------ Working data
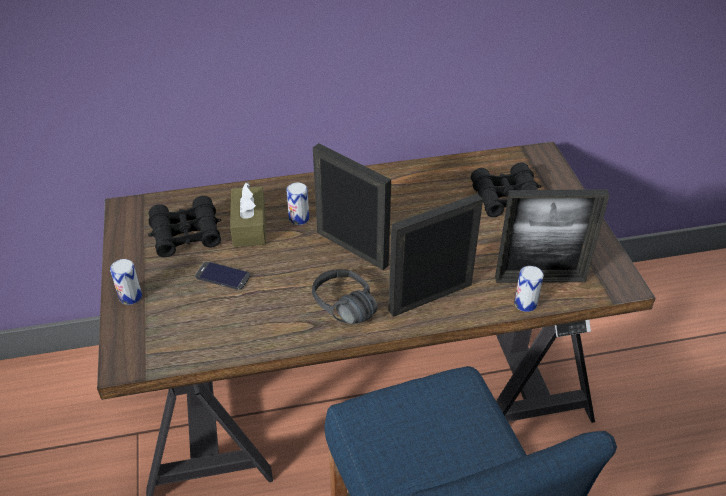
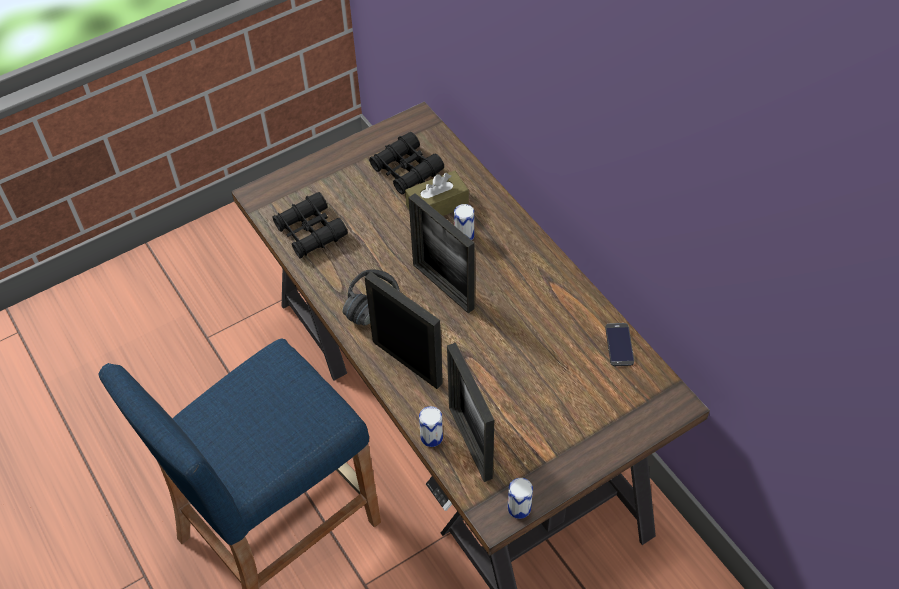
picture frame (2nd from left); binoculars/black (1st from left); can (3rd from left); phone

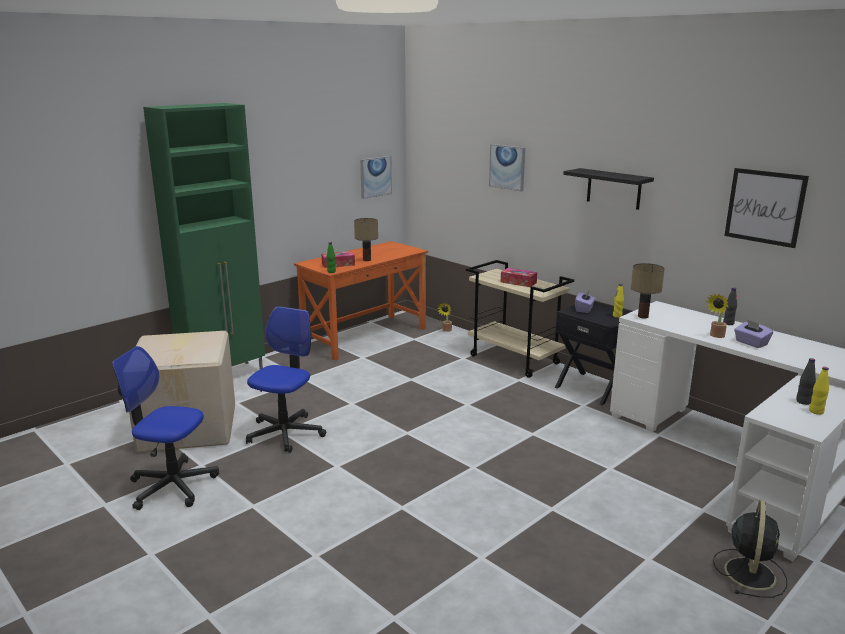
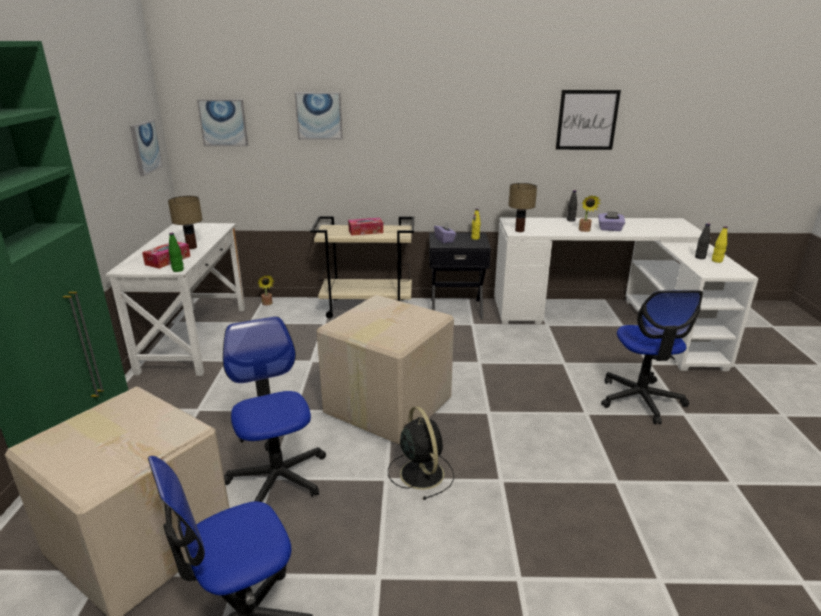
shelf/black; desk/white (1st from left); fan/black; picture (2nd from left); office chair (3rd from left); cardboard box (2nd from left)

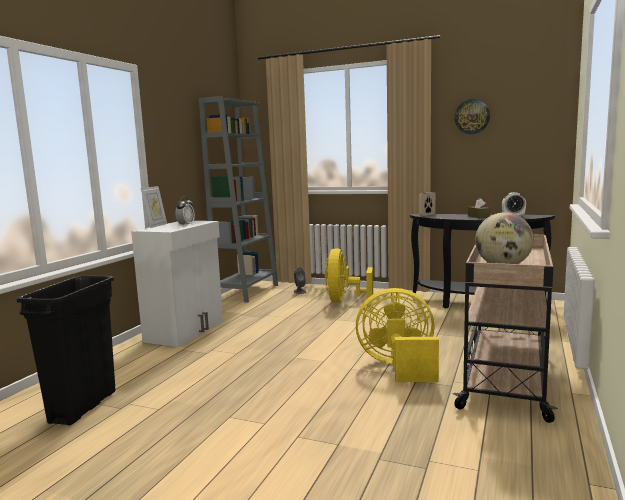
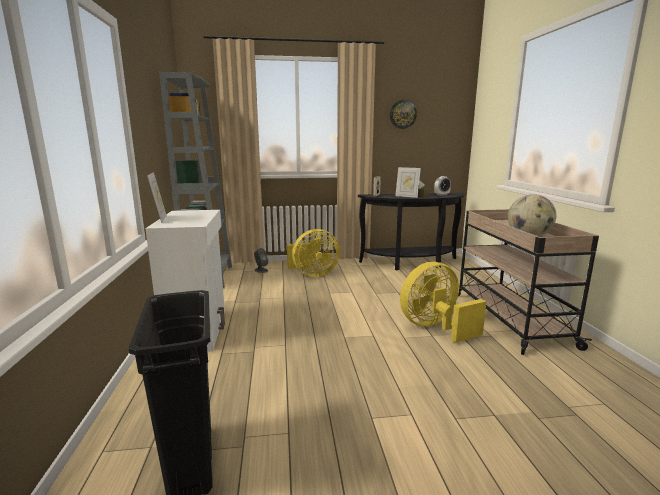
alarm clock (1st from left in the first image); fan/yellow (1st from left); picture frame (3rd from left)

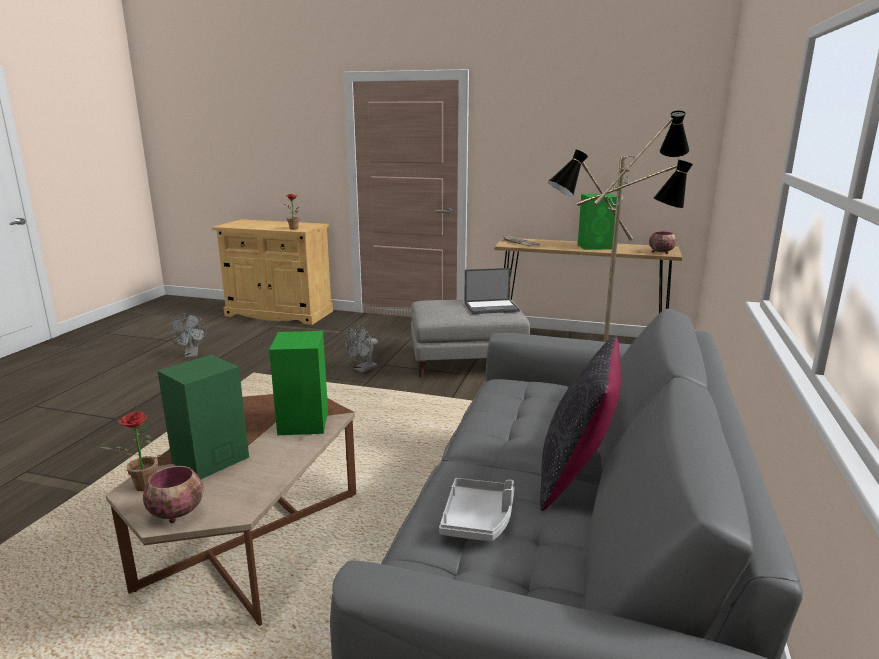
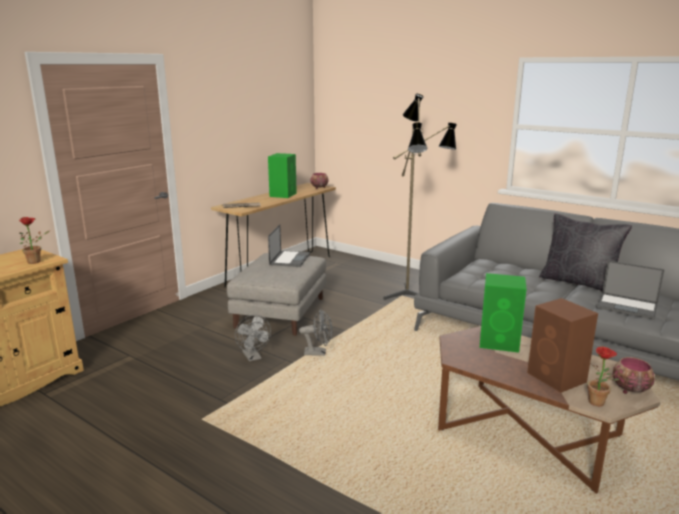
fan/grey (2nd from left); speaker/brown; laptop (2nd from left)

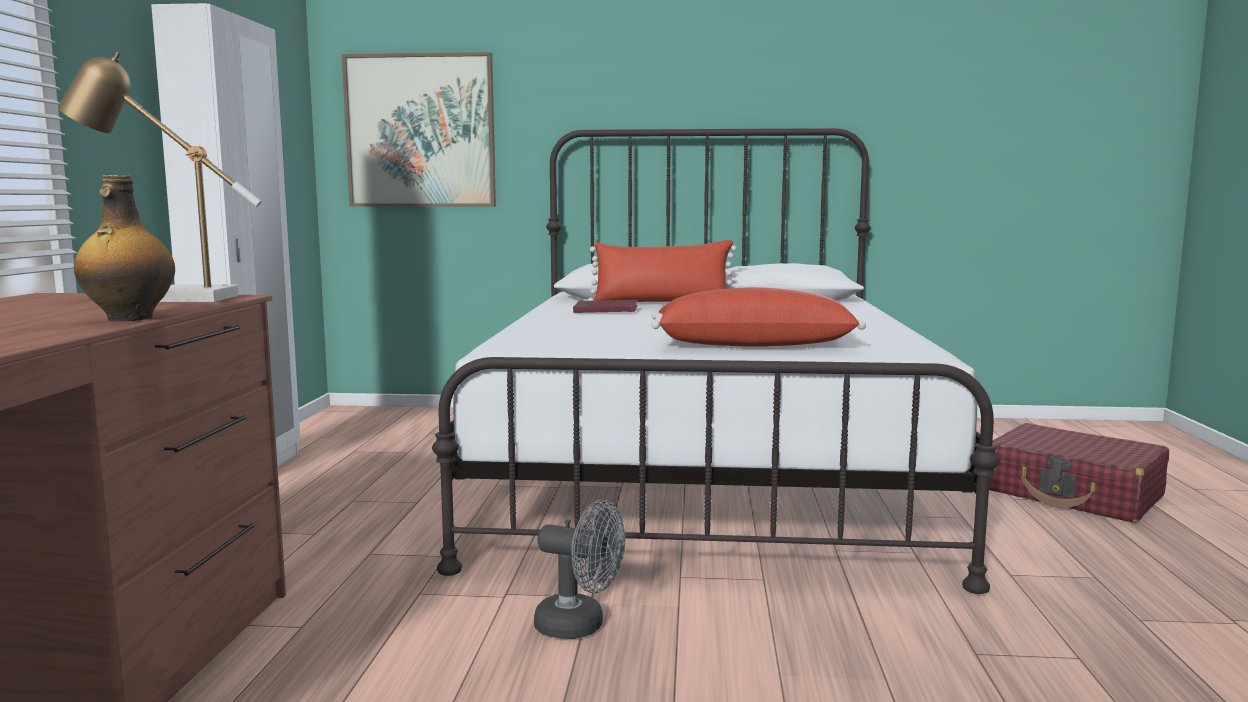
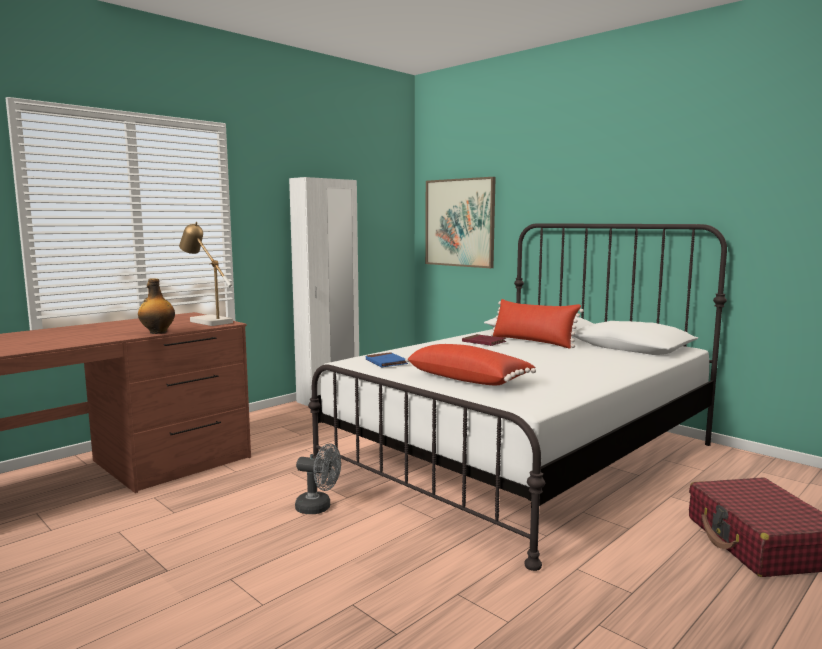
fan/grey; book/blue

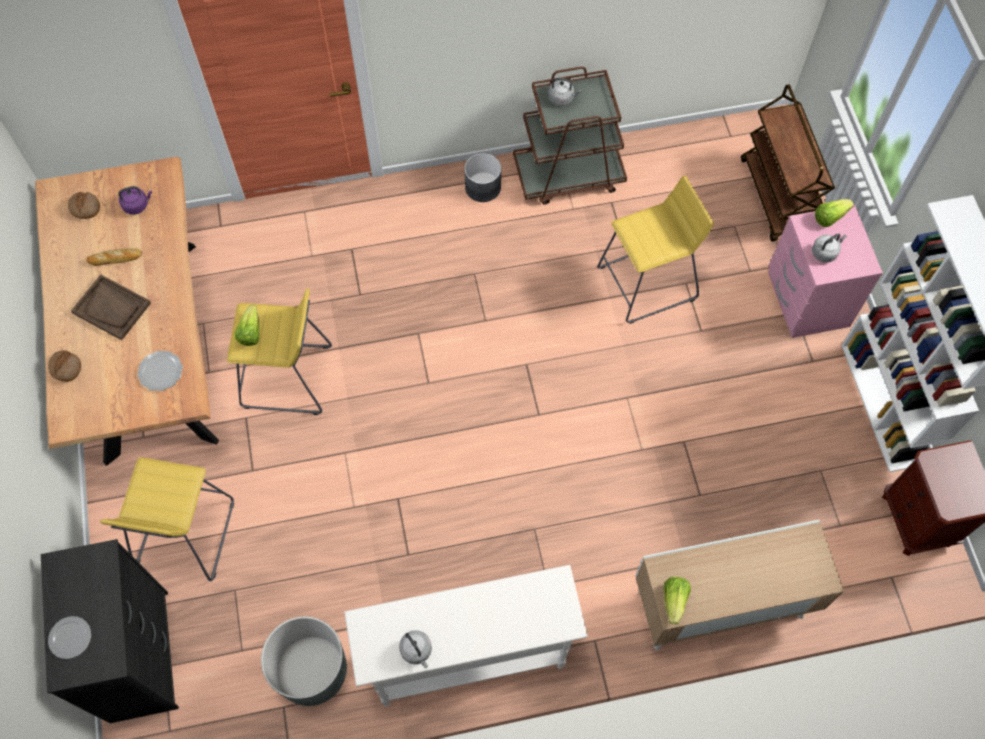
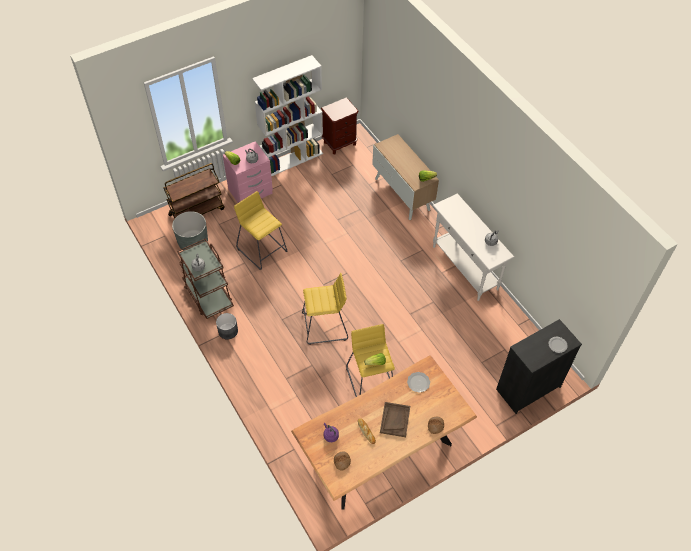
stool/yellow (2nd from left); planter/grey (1st from left)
------------
• [What you need to do]: Print the material above exactly, skipping its images.

• [Written reply]:
picture frame (2nd from left); binoculars/black (1st from left); can (3rd from left); phone

shelf/black; desk/white (1st from left); fan/black; picture (2nd from left); office chair (3rd from left); cardboard box (2nd from left)

alarm clock (1st from left in the first image); fan/yellow (1st from left); picture frame (3rd from left)

fan/grey (2nd from left); speaker/brown; laptop (2nd from left)

fan/grey; book/blue

stool/yellow (2nd from left); planter/grey (1st from left)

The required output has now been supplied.